Nothing but the text of the records should come back; copy it exactly and leave the pictures out.

=== Begin Enclosure ===

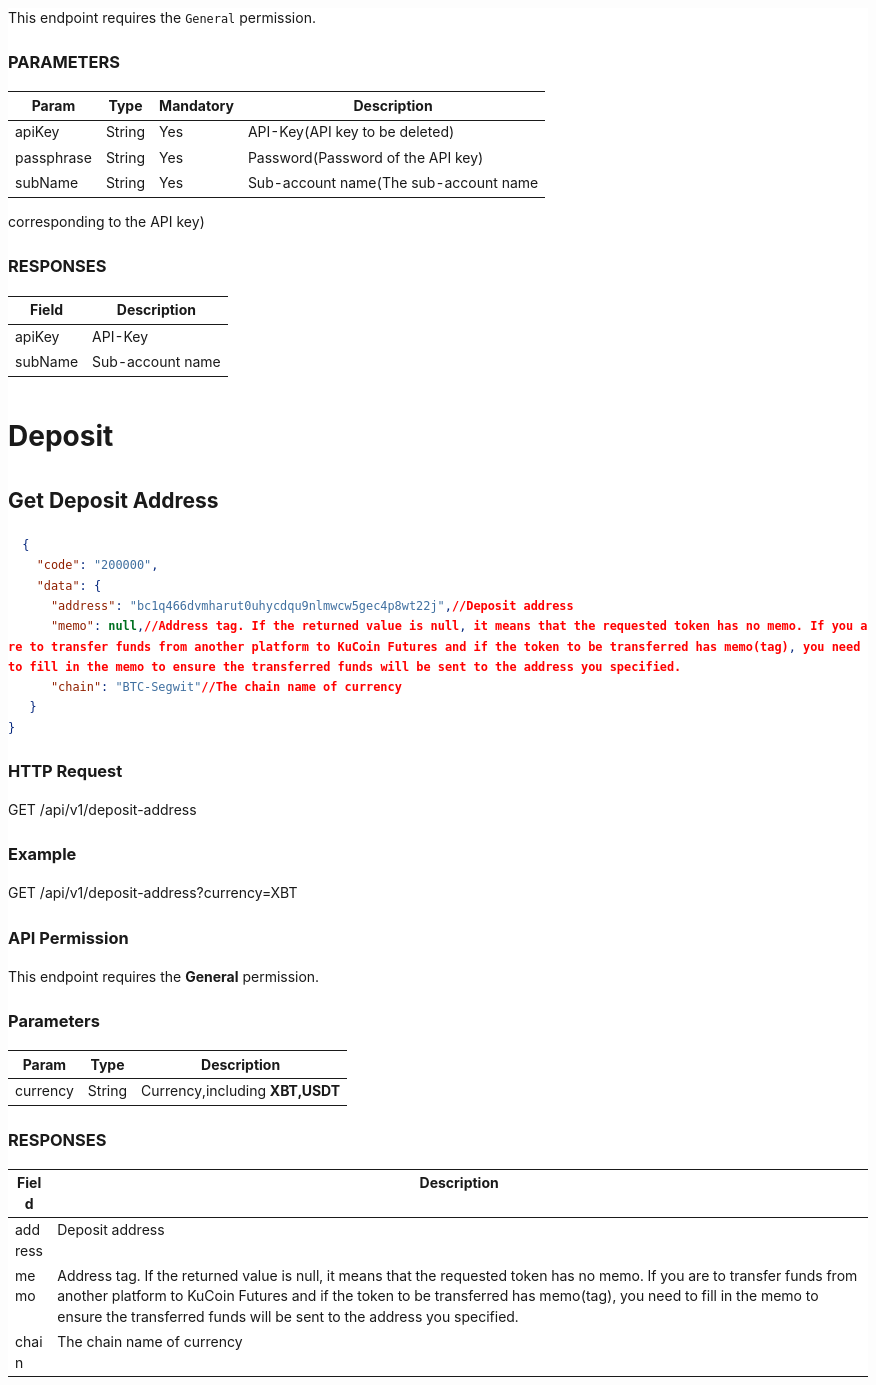This endpoint requires the `General` permission.
### PARAMETERS
Param | Type | Mandatory | Description
--------- | ------- | ------- | -------
apiKey | String | Yes | API-Key(API key to be deleted)
passphrase | String | Yes | Password(Password of the API key)
subName | String | Yes | Sub-account name(The sub-account name 
corresponding to the API key)
### RESPONSES
Field | Description
--------- | -------
apiKey | API-Key
subName | Sub-account name

# Deposit
## Get Deposit Address

```json
  {
    "code": "200000",
    "data": {
      "address": "bc1q466dvmharut0uhycdqu9nlmwcw5gec4p8wt22j",//Deposit address
      "memo": null,//Address tag. If the returned value is null, it means that the requested token has no memo. If you are to transfer funds from another platform to KuCoin Futures and if the token to be transferred has memo(tag), you need to fill in the memo to ensure the transferred funds will be sent to the address you specified. 
      "chain": "BTC-Segwit"//The chain name of currency
   } 
}
```

### HTTP Request
GET /api/v1/deposit-address

### Example
GET /api/v1/deposit-address?currency=XBT

### API Permission
This endpoint requires the **General** permission.

### Parameters
Param | Type  | Description
--------- | ------- | -----------
currency | String | Currency,including **XBT,USDT**

### RESPONSES
Field | Description
--------- | -------
| address | Deposit address | 
| memo | Address tag. If the returned value is null, it means that the requested token has no memo. If you are to transfer funds from another platform to KuCoin Futures and if the token to be transferred has memo(tag), you need to fill in the memo to ensure the transferred funds will be sent to the address you specified.  | 
| chain | The chain name of currency |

=== End Enclosure ===

--- WRITTEN RESPONSE ---
This endpoint requires the `General` permission.
### PARAMETERS
Param | Type | Mandatory | Description
--------- | ------- | ------- | -------
apiKey | String | Yes | API-Key(API key to be deleted)
passphrase | String | Yes | Password(Password of the API key)
subName | String | Yes | Sub-account name(The sub-account name 
corresponding to the API key)
### RESPONSES
Field | Description
--------- | -------
apiKey | API-Key
subName | Sub-account name

# Deposit
## Get Deposit Address

```json
  {
    "code": "200000",
    "data": {
      "address": "bc1q466dvmharut0uhycdqu9nlmwcw5gec4p8wt22j",//Deposit address
      "memo": null,//Address tag. If the returned value is null, it means that the requested token has no memo. If you are to transfer funds from another platform to KuCoin Futures and if the token to be transferred has memo(tag), you need to fill in the memo to ensure the transferred funds will be sent to the address you specified. 
      "chain": "BTC-Segwit"//The chain name of currency
   } 
}
```

### HTTP Request
GET /api/v1/deposit-address

### Example
GET /api/v1/deposit-address?currency=XBT

### API Permission
This endpoint requires the **General** permission.

### Parameters
Param | Type  | Description
--------- | ------- | -----------
currency | String | Currency,including **XBT,USDT**

### RESPONSES
Field | Description
--------- | -------
| address | Deposit address | 
| memo | Address tag. If the returned value is null, it means that the requested token has no memo. If you are to transfer funds from another platform to KuCoin Futures and if the token to be transferred has memo(tag), you need to fill in the memo to ensure the transferred funds will be sent to the address you specified.  | 
| chain | The chain name of currency |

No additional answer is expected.